Having visited Cockatoo Rock many times in the past, I was looking forward to spicing up this hike a little with a visit to the mid reaches of North Creek and North Creek Falls along the way. North Creek is known as one of the most scenic creek lines in the Bowling Green National Park and has been used in the past to access Mount Elliot (1220m), however I don’t know of anyone who has done this in recent times.
Heading off early from the Alligator Creek Campground, we hiked a section of the Alligator Creek Falls Track before leaving the trail and bush bashing our way along a steep, rocky ridgeline towards Cockatoo Rock.
Along the way we stopped at a black granite rock formation with some impressive views out over Cape Cleveland, Mount Cleveland, Alligator Creek and adjacent sections of the National Park.
Not long after, we could clearly hear North Creek flowing as we reached approximately 530 metres elevation and at this point, we were close enough to drop down into the creek and do a little exploring.
A couple of the group chose to sit atop a black granite boulder with clear views of Chunda Bay and Mount Cleveland on the horizon, while the rest of us marveled at the beauty of North Creek and one of it’s many waterfalls.
After regrouping, we headed off through some steep, thick grass tree (Xanthorrhoea) country that appears not to have burnt in many seasons.
I was looking forward to seeing the groups delight at hiking out onto Cockatoo Rock. This massive granite boulder protruding from the mountainside at just over 500 metres elevation overlooks the Cockatoo Creek Valley, Alligator Creek, The Sister Mountains and Magnetic Island. It also offers spectacular views out over the coastal plain south of Townsville and has to be one of the best points of interest in the National Park.
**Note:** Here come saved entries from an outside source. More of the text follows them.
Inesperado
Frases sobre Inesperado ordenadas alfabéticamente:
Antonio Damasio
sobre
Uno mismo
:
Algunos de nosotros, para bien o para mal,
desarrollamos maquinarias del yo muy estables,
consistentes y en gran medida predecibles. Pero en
It certainly didn’t disappoint us again! It was a clear day and the reward was well worth the effort!
After lunch and a nanna nap for a couple of our worn out adventurers, we left Cockatoo Rock and dropped elevation as we scrambled down the mountainside to meet up with Cockatoo Creek. This section of steep, damp, vine and boulder filled terrain between Cockatoo Rock and Cockatoo Creek is certainly not one of our favorites!
We stopped for a swim in the mid reaches of Cockatoo Creek. Water levels appear to be holding steady for this time of year, although the drop in level was evident from the last time I was in this section of the creek line, only a month prior.
We came across a newly marked trail along a section of lower Cockatoo Creek which slightly shortened our rock hopping experience – much to the delight of a couple of our adventurers!
It often humors me as we finish this particular hike – walking out of the scrub near the Alligator Creek Campground, clearly having hiked in relatively tough terrain for most of the day. The surprised and startled looks on the faces of some of the campers and swimmers visiting the area gave us all a giggle or two!